Archiving vs. zipping

Hi,

I’m not sure I’ve understood the archiving concept correctly:

Per default every time someone opens a statistiv view piwik saves the data into database table xxx_archive_numeric_yyyy_mm and xxx_archive_blob_yyyy_mm.

You can force Piwik to save this data every now and then by starting a cron job

The data in xxx_archive_numeric_yyyy_mm and xxx_archive_blob_yyyy_mm, is it zipped or not?

If yes, why is there so much data?
(i.e.:
export 2010_03.sql.gz (numeric and blob) via phpmyadmin -> 2.2 MB
unzip 2010_03.sql.gz to 2010_03.sql -> 34.6 MB
Piwik -> Settings -> database usage -> archive_numeric_2010_03 = 8Mb, archive_blob_2010_03 = 17.8 Mb)

BTW: Is it really Mb(it), not MB? My web hosting dashboard shows usage of xx MB(yte)…

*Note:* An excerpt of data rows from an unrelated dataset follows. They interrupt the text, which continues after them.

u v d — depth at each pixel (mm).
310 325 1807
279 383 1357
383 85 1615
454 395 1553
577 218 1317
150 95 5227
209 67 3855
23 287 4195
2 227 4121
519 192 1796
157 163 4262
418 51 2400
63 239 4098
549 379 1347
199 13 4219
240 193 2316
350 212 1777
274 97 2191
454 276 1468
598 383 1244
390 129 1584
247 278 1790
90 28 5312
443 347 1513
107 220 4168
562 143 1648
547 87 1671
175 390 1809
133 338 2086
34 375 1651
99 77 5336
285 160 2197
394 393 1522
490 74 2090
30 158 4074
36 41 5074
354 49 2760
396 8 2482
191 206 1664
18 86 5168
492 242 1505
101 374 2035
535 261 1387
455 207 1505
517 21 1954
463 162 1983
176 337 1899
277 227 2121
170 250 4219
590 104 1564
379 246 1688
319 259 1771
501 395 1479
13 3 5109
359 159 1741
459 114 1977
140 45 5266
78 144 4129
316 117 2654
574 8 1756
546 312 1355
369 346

And if not zipped, how can I force Piwik to do this?

Kind regards from Germany
Michael

Hi,

ok, after digging in a lot of tables and columns and things, there’s a little light:

Archiving doesn’t mean Archiving (knickknack, knowhattamean, knickknack), but Preparation for a faster dashboard view…

There’s no zipping, saving, whatever. Alas!

So it seems Piwik urgently needs a “tidy up” button or automated “clear archive tables” functionality at the end of a month.

My second wish (if I have another…) would be a real archiving functionality for the log files, which are the base for the archive tables created on-demand. Could be something like autosaving all entries of the past month.

Seriously: Piwik is a wonderful piece of software! But database management must not result in buying more expensive webhosting packages because of need for a lot more database space!

Kind regards
Michael

P.S.: This seems to be a more feature related post, so some admin may move it to Piwik Feature Suggestions

there is a ticket for this feature request: http://dev.piwik.org/trac/ticket/53

and yes, reports are zipped before saved in the DB. However there is a lot of data to store, and it is duplicated for days, weeks months and year to some extent. Note that DB size does not impact performance in this case, but agreed that it might mean buying extra DB space for shared hosted environment for those using Piwik with non trivial websites.